Back in 2003, at the 40th DAC, EDA legend Alberto Sangiovanni-Vincentelli presented a session titled, “Tides of EDA”. In it, he used a version of a chart that I had originally prepared for him in about 1999 as part of the Felix project that eventually resulted in the product called VCC:

Cadence

Source: Alberto Sangiovanni-Vincentelli, “The Tides of EDA

It was like Mr. Smith in the movie The Matrix stating to Neo, as they faced an oncoming train, “You hear that Mr. Anderson?… That is the sound of inevitability.” Layout-based design had been abstracted to transistors in the ‘70s, complexity and automation allowed clusters of transistors to be entered as gates in the ‘80s, and further automation moved the entry point in the ‘90s to RTL and logic synthesis, creating clusters of gates. Clearly, this would continue, and we would find the next level of abstraction from which design would be automated.


Source: Cadence

Some abstraction clearly has happened since then.

HLS has happened and today is a mainstream component of development flows. While it typically does not synthesize full systems on chips (SoCs) that include several processors, peripherals and interconnects, it works at the block level and allows re-targeting blocks between different technology nodes really well. It’s at the top of the implementation flow.

For full SoCs, the assembly of top-level RTL from higher-level topology descriptions like IP-XACT is happening and is a pretty standard methodology today. Together with the re-use of IP blocks, HLS and the automation of interconnect fabrics, this is probably the next level of design entry for hardware design, and it is mostly automated.

The other abstraction used today is around software enablement. SystemC is also used for virtual platform assembly and allows abstraction of the hardware to run real software (not abstracted). As indicated in the second figure above, the SystemC abstraction for virtual platforms is still very different from the abstraction for HLS, so we do not have a combined entry point for automation here, unfortunately.

That means today, in 2019, almost 15 years on, we are still not quite at a point where we can synthesize from a higher-level description using automation-complete hardware/software systems like RTL, which allowed us to get to gates for chip-design. So how is hardware/software system design above RTL done then? Why aren’t we there yet at the end of the second decade after the industry embraced RTL?

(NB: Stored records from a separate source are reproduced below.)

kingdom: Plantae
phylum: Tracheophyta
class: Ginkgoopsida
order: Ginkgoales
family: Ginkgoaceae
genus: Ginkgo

One can argue that it was not necessary for three reasons: parallelism, simulation performance and hardware-assisted development.

Two years after Alberto’s “Tides”, Herb Sutter published his article, “The Free Lunch Is Over, a Fundamental Turn Toward Concurrency in Software”, in Dr. Dobb’s Journal in 2005. Its premise was simple. While the number of transistors per processor chip was growing, single-thread performance, frequency and typical power were flattening. The only way out to get more performance was to put more processors on a chip. He was right, of course. As a result, a flurry of activities in parallelism happened, new programming models, enhancements in C++, education in parallel programming. Today, huge improvements in EDA tools have been made using parallelism, allowing us to maintain full accuracy versus having to abstract to higher levels—our recent announcements in this domain show impressive results.

Simulation performance is the second reason. Not even accounting for RTL simulation now—also using parallelism for long runs—the intrinsic single-core performance has been growing about 10% to 20% per quarter, increasing simulation speed by about 1.4X to 2X per year. This means what took one hour to simulate in 2009, today may takes between two and 40 seconds with a combination of simulator and processor improvements.

Thirdly, hardware-assisted verification—emulation and prototyping—has fundamentally changed the way we develop these days. As I previously wrote in “Confessions Of An ESL-Aholic”, hardware-assisted development is often even an alternative to worrying about abstracting hardware to achieve higher performance. We see a lot of usage of virtual platforms together with emulation and prototyping, which allows an efficient balance of fidelity and performance for software developers.

So, bottom line, is abstraction still needed for system design?

Absolutely—because system complexity continues to grow!

However, we have been able to avoid a crash into a wall. With the improvements that come from parallelism, simulation performance and hardware-assisted development, we have been able to continue to improve development productivity without having to trade accuracy for performance.